Submitted to: Rapid Communications in Mass Spectrometry
Publication Type: Peer Reviewed Journal
Publication Acceptance Date: 12/19/2007
Publication Date: 2/1/2008
Citation: Wang, D., Atkinson, S., Hoover-Miller, A., Shelver, W.L., Li, Q.X. 2008. Simultaneous use of gas chromatography/ion trap mass spectrometry - electron capture detector to improve the analysis of bromodiphenyl ethers in biological and environmental samples. Rapid Communications in Mass Spectrometry 22(5):647-656.

Interpretive Summary: This research describes a new method for determining the concentration of a particular class of fire retardant (PBDE). Flame retardants are used in clothes, furniture, and electronic equipment like computers and TVs to prevent injury and death from fire. However, PBDE’s are found throughout the environment such as in soil, air, and water. More importantly, they have been detected in human blood and milk with the amounts of PBDEs found in North Americans increasing dramatically in past years. Through the years, manufacturers have shifted the types of PBDE’s they use and the analytical techniques must be able to measure these new types as well as the older types. Because the PBDEs resemble some chemicals that have been proven harmful, we are concerned about their wide occurrence and need methods that can accurately measure these compounds in a variety of matrices such as fat, dust, and soil. The research described is an effort to broaden the types of PBDE’s that can be accurately measured in one experiment and thus decrease the cost and broaden the scope of this type of analysis with instruments that are more affordable than those that are used currently.
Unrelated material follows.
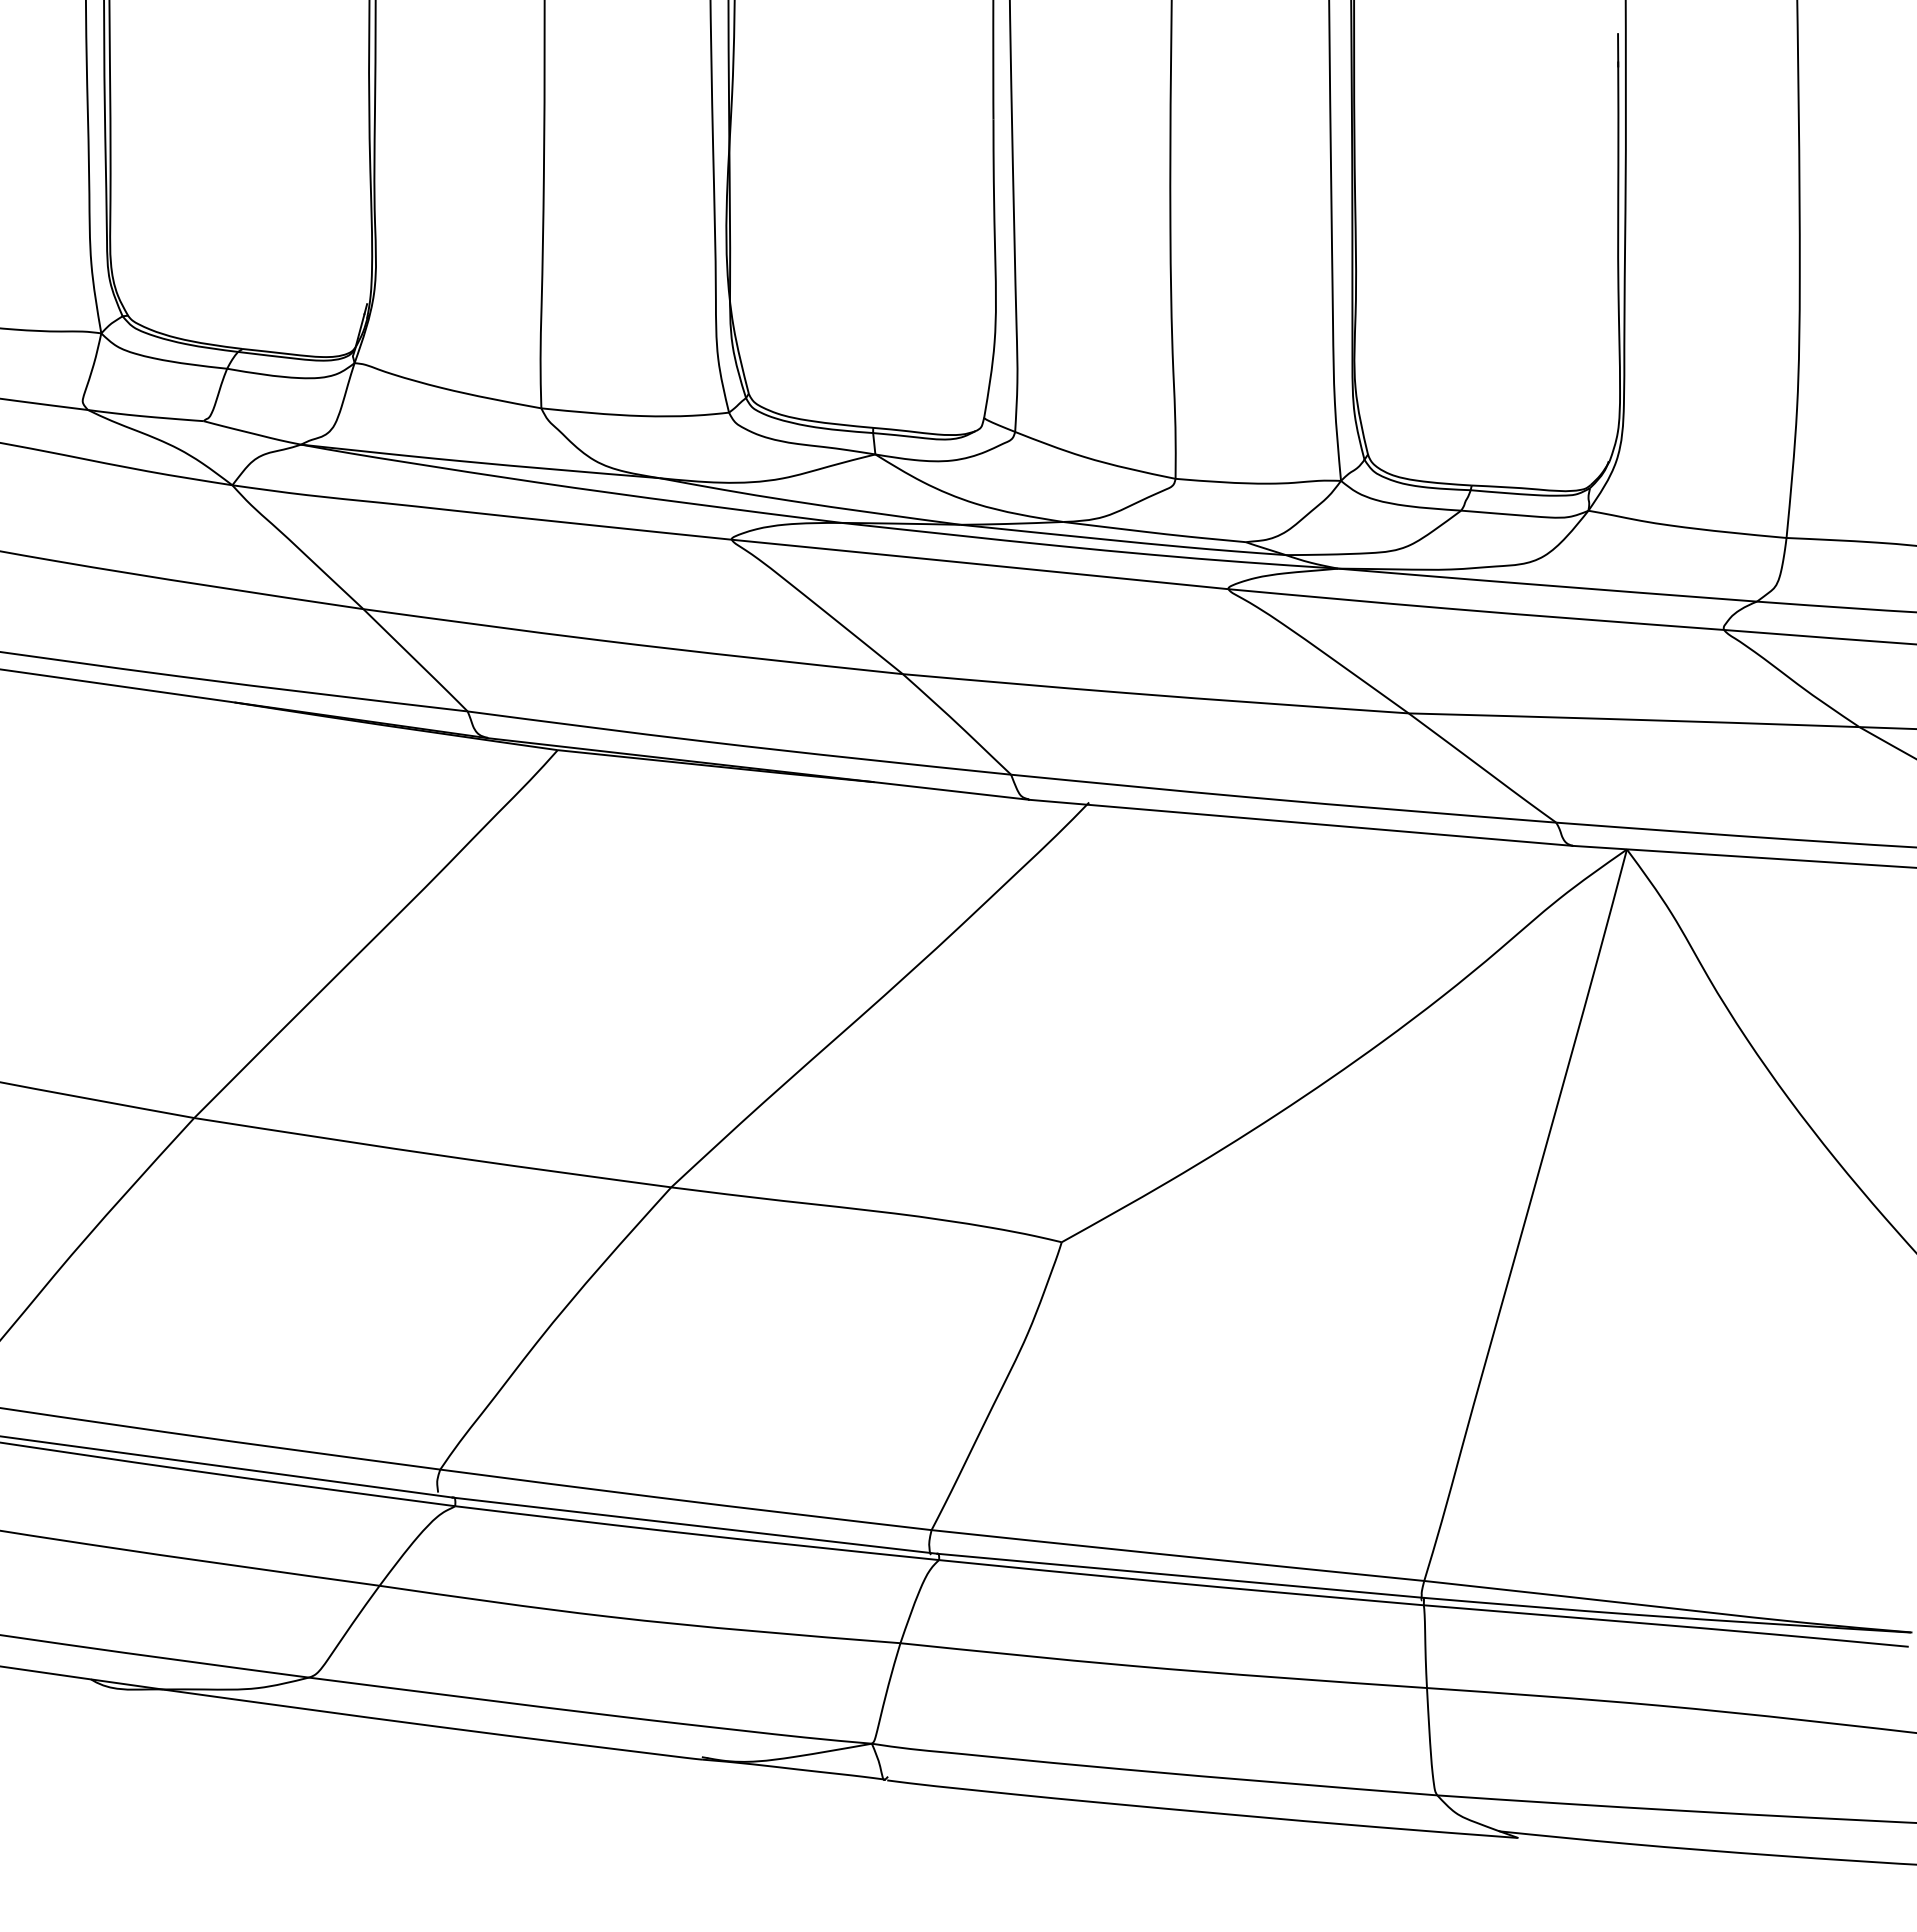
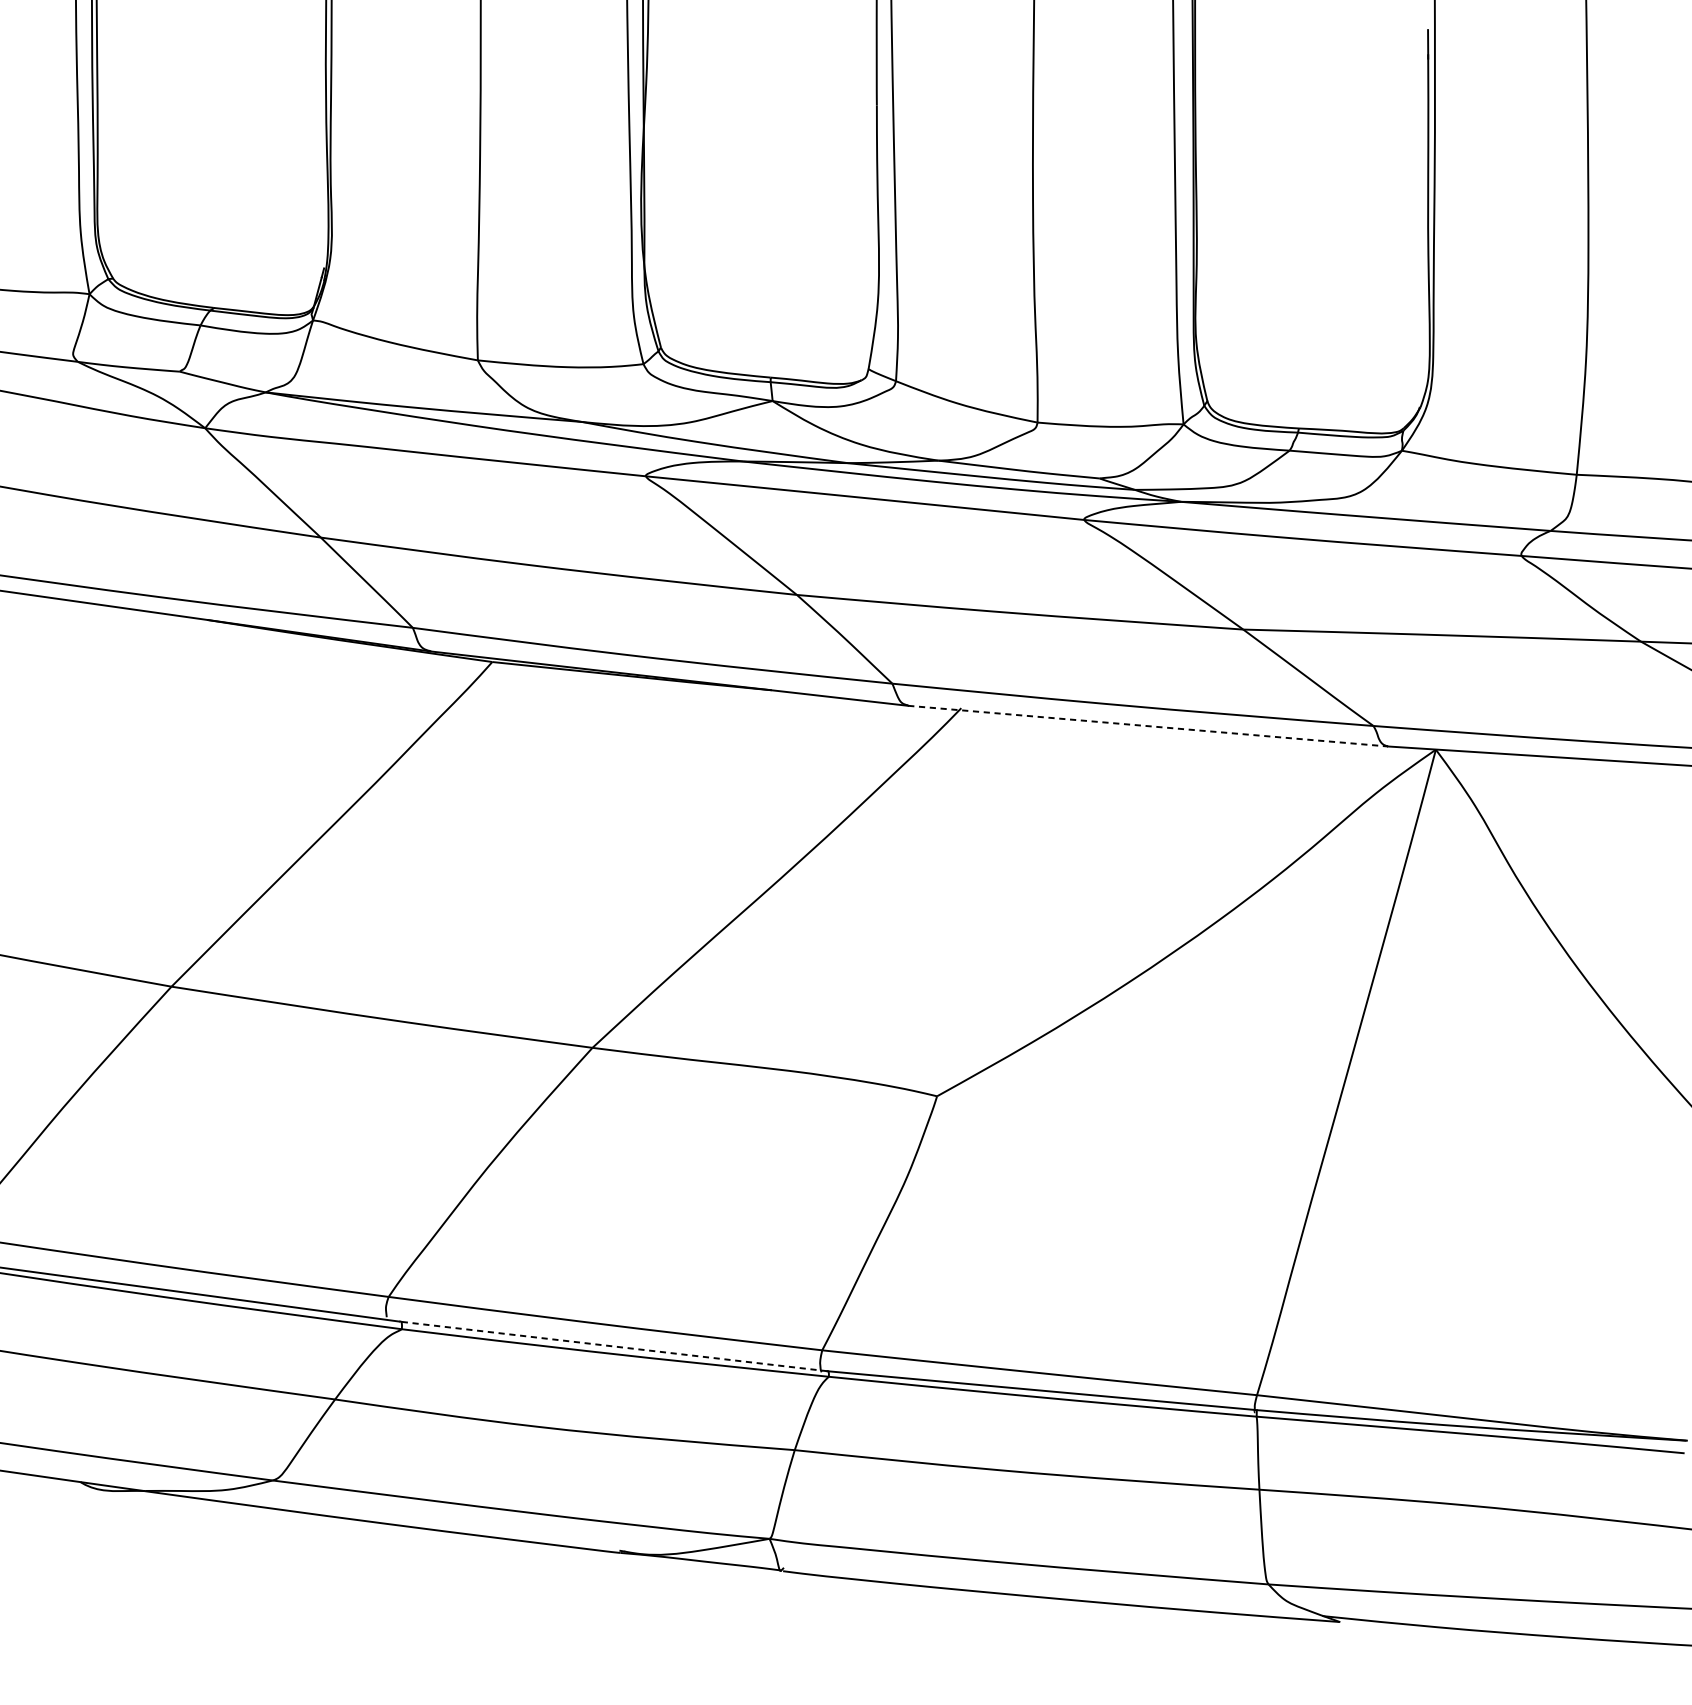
line: (1300, 822) -> (1147, 725), solid -> dashed
line: (694, 1525) -> (613, 1346), solid -> dashed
Technical Abstract: The mass range limit of some gas chromatograph/mass spectrometers (GC/MS) prohibits the sensitive analysis of higher brominated diphenyl ethers (BDEs). A gas chromatograph/electron capture detector (GC/ECD) can sensitively determine higher BDEs. In this study, a method that GC eluents were split with a post column splitter into an ECD and ion trap mass spectrometer (ITMS) (1:10, ECD:ITMS) was developed to determine polybrominated diphenyl ethers (PBDEs) in biological and environmental samples. The ion trap temperatures, ionization mode, MS-MS parameters (e.g., excitation amplitude and stability parameter) were optimized for the quantitation of mono- to hepta-BDEs with stable isotopic dilution techniques, while ECD was used for the determination of octa- to deca-BDEs. After accelerated solvent extraction followed by silica gel and alumina column cleanup, average recoveries of PBDEs from spiked sand samples were 52-112% with relative standard deviations (RSDs) of 1-24% and those from spiked lard samples were 44-126% with RSDs of 7-26%. Average recoveries ranged from 51% to 130% for 13C-labeled PBDEs spiked in the real and matrix samples. The method detection limits were congener specific and were 0.18-120 pg/g of the PBDEs in animal tissue samples, and 0.56-17 pg/g in soil and indoor dust samples. Application of the method showed that the concentration of each PBDE congener ranged from not detected (nd) to 24 ng/g in the dry soil sample, nd-759 ng/g in the indoor dust, nd to 15 ng/g wet weight in the Alaskan harbor seals blubber sample, and nd to 16 ng/'L of the identified 24 of 42 breakdown products from BDE-209 after zerovalent iron treatment for 40 days. Results obtained by this method were comparable to those by GC/high resolution MS. GC/ECD-ITMS coupled with a short column (15 m) has successfully overcome the mass limitation of many GC/ITMSs on the market for the analysis of this emerging class of pollutants – PBDEs.